“And what toime should I meet you?”

“Make it ten o’clock sharp, Tom.”

“All right. I’ll be there. Good-by,” and he rang off.

I ordered lunch in my room, and after the landlady had explained with some heat that there would be an extra charge for having it served that way, I got it. When luncheon was over I settled down and tried to read a magazine. But it was hopeless. My thoughts would not keep themselves on the story but kept chasing each other round and round, until I gave it up as a bad job. Finally, I decided that a good rest would be in order, in view of the possibility that I would be up most of the night, and the certainty that I would need my wits about me. So I lay down, and after half an hour or so fell asleep.

It was well after eight o’clock when I woke up, ravenously hungry. I had a latch-key, so I left the house quietly without seeing any one. I slouched into a little quick-lunch restaurant on Sixth Avenue and, sitting with my cap on, put away a large-sized meal. I borrowed a paper from the waiter and sat reading it and smoking, with my back to the street, until about ten minutes to ten. Then I set out to meet Larry. My head was still rather painful, but the autumn air was fresh and invigorating, and the thought of action was an unfailing stimulus. In any kind of affair that requires patient watching I am a hopeless failure. For the thought of Natalie’s fate drove me nearly wild to do something, although my plan promised a slim enough chance of learning any news of her.

Larry was sitting in the little back parlor of the saloon, immersed in a much-thumbed copy of the Police Gazette. I slouched up to his table and sat down, banging on the top of it for the waiter. I had a two-days’ beard by now and my hands were as dirty as they could get in the time allowed them. So I had little fear of being picked up and arrested for the burglary.

“Lo, Mike,” said Larry, looking up. “Phwat’s new wid ye?”

“Hell—nothin’!” I answered, and then to the waiter: “Gimme a beer.”

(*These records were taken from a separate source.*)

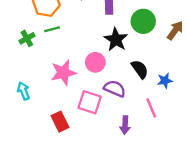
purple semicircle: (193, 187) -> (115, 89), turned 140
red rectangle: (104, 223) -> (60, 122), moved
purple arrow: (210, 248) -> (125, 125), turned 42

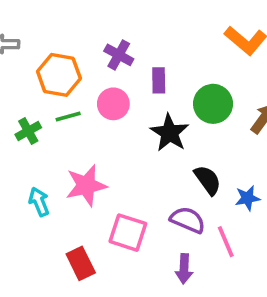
pink circle: (95, 62) -> (113, 104), moved
purple semicircle: (115, 89) -> (188, 220), moved
cyan arrow: (24, 91) -> (39, 202), moved

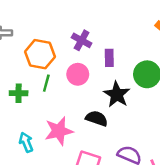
green line: (68, 117) -> (46, 83), turned -60
green cross: (28, 131) -> (19, 93), turned 30
black semicircle: (208, 180) -> (97, 118), moved, turned -35

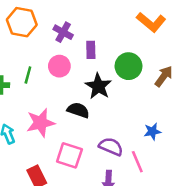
orange hexagon: (40, 54) -> (22, 22), moved

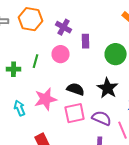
black star: (98, 86) -> (108, 88), moved
pink square: (69, 155) -> (75, 113), moved, turned -30

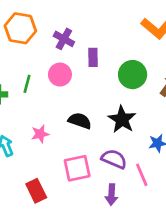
pink star: (46, 99) -> (40, 134), size x0.6
pink square: (75, 113) -> (77, 168), moved

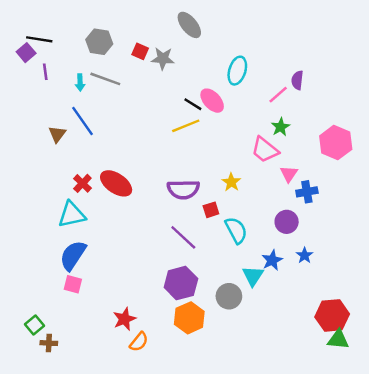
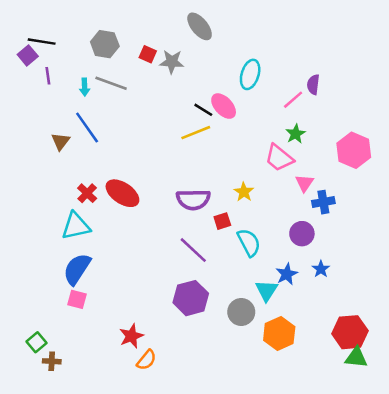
orange hexagon: (189, 318) -> (279, 333), moved

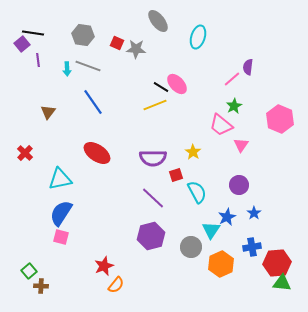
cyan ellipse: (250, 74) -> (198, 37), moved
blue line: (87, 128) -> (93, 102), moved
red cross: (87, 193) -> (25, 153), moved
blue cross: (323, 202) -> (252, 247), moved

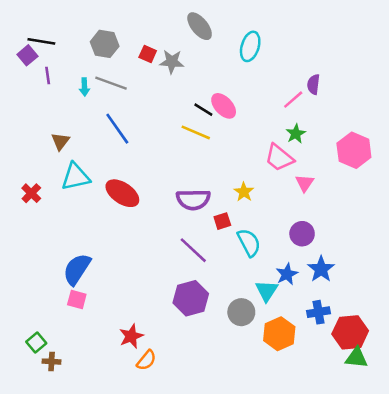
yellow line: (155, 105) -> (196, 132), turned 45
cyan triangle: (60, 179) -> (76, 177), moved
blue star: (254, 213) -> (321, 269), size x1.5

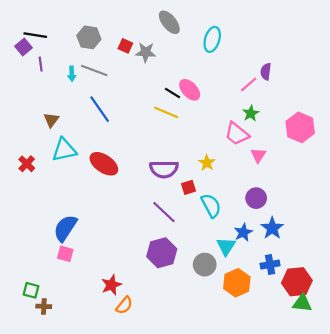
green square: (36, 343) -> (31, 290), turned -35

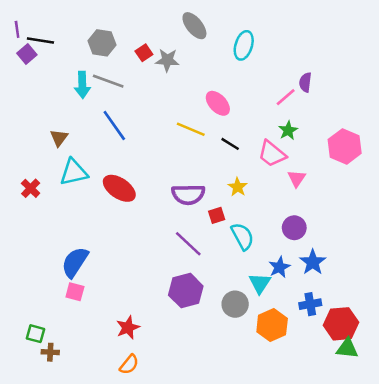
red square: (125, 46) -> (144, 53), turned 32
purple line: (41, 64) -> (17, 29), moved
cyan arrow: (72, 74) -> (82, 85), size x1.5
black line: (173, 93) -> (230, 144), moved
orange semicircle: (124, 305) -> (129, 364), moved

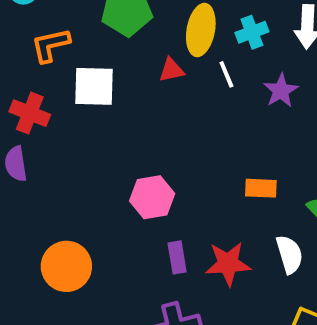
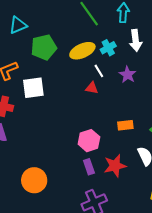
yellow ellipse: (201, 30) -> (82, 51), turned 65
red triangle: (171, 70) -> (92, 88), moved, turned 32
pink hexagon: (152, 197) -> (89, 141), moved

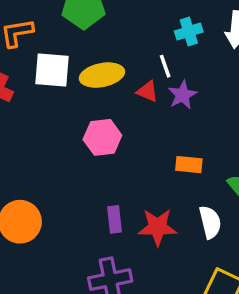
yellow ellipse: (82, 51) -> (102, 75), moved
purple star: (127, 75) -> (182, 95), moved
pink hexagon: (89, 141) -> (102, 137), moved

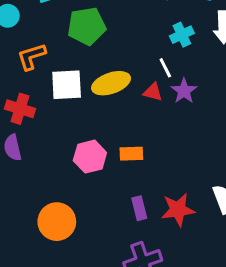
pink hexagon: (102, 137) -> (90, 157), moved
orange rectangle: (189, 165) -> (131, 154), moved

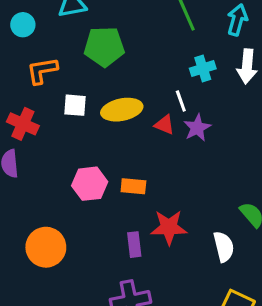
white square: (67, 85) -> (75, 105), size x0.7
red star: (178, 210) -> (169, 227), moved

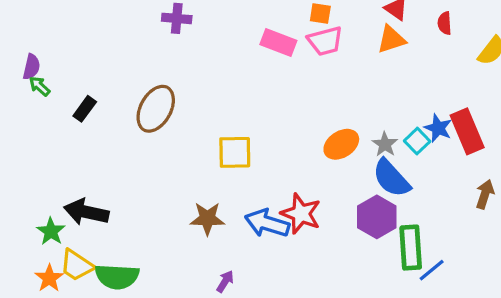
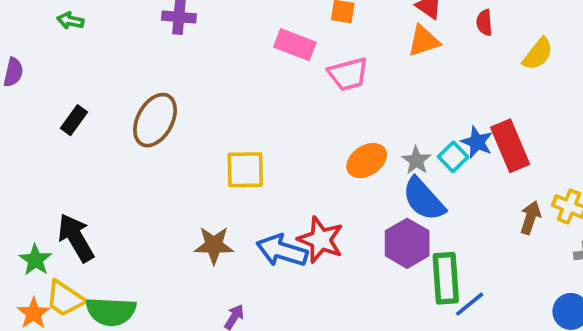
pink trapezoid: (325, 41) -> (348, 74), moved
green arrow: (40, 86) -> (70, 21), moved, turned -30
black arrow: (86, 212) -> (76, 238), turned 48

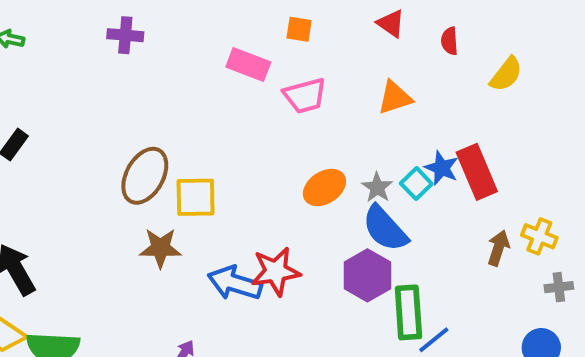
orange triangle: (424, 41) -> (395, 98), moved
brown ellipse: (155, 120) -> (145, 176), moved
red star: (321, 240) -> (276, 271), turned -30
brown star: (214, 245) -> (160, 248), moved

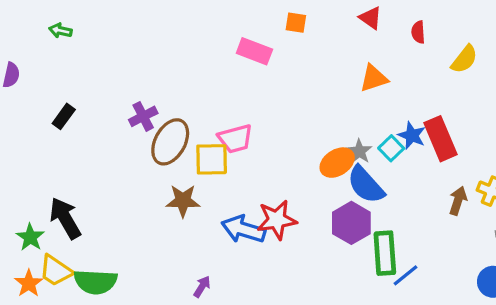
purple cross: (125, 35) -> (143, 116), moved, turned -32
pink trapezoid: (305, 96) -> (235, 139), moved
orange ellipse: (324, 187) -> (337, 163), moved

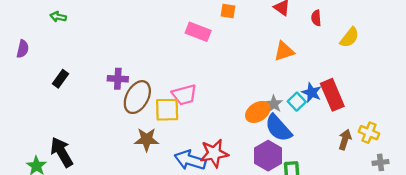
purple cross: (143, 116) -> (118, 79), turned 30

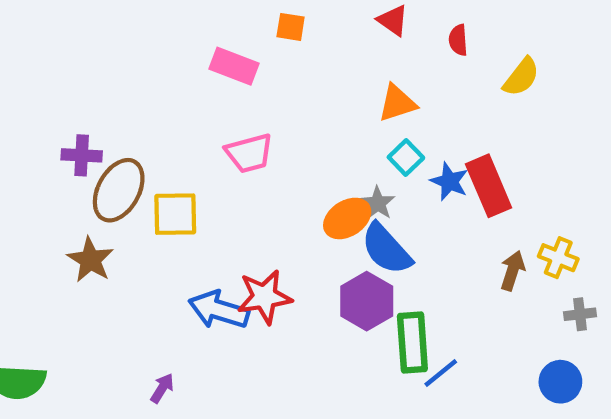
pink trapezoid: (184, 95) -> (249, 153), moved
cyan square: (297, 102) -> (406, 158), moved
brown star: (147, 140) -> (90, 260), moved, turned 30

The waiter looked me over curiously until I caught his eye. Then he shuffled hastily away. Larry leaned over the table. “Drink yer beer and let’s git out av ut, sor, I don’t like the waiter. He moight be a stool-pidgeon.” He winked. “This is a bit of a hang-out fer the gangsters around here, d’ye disremember, sor?”

Larry and I had witnessed a bloodthirsty and noisy gun fight there some weeks before, but I had forgotten the details, except that the aim had been poor and the battle comparatively bloodless.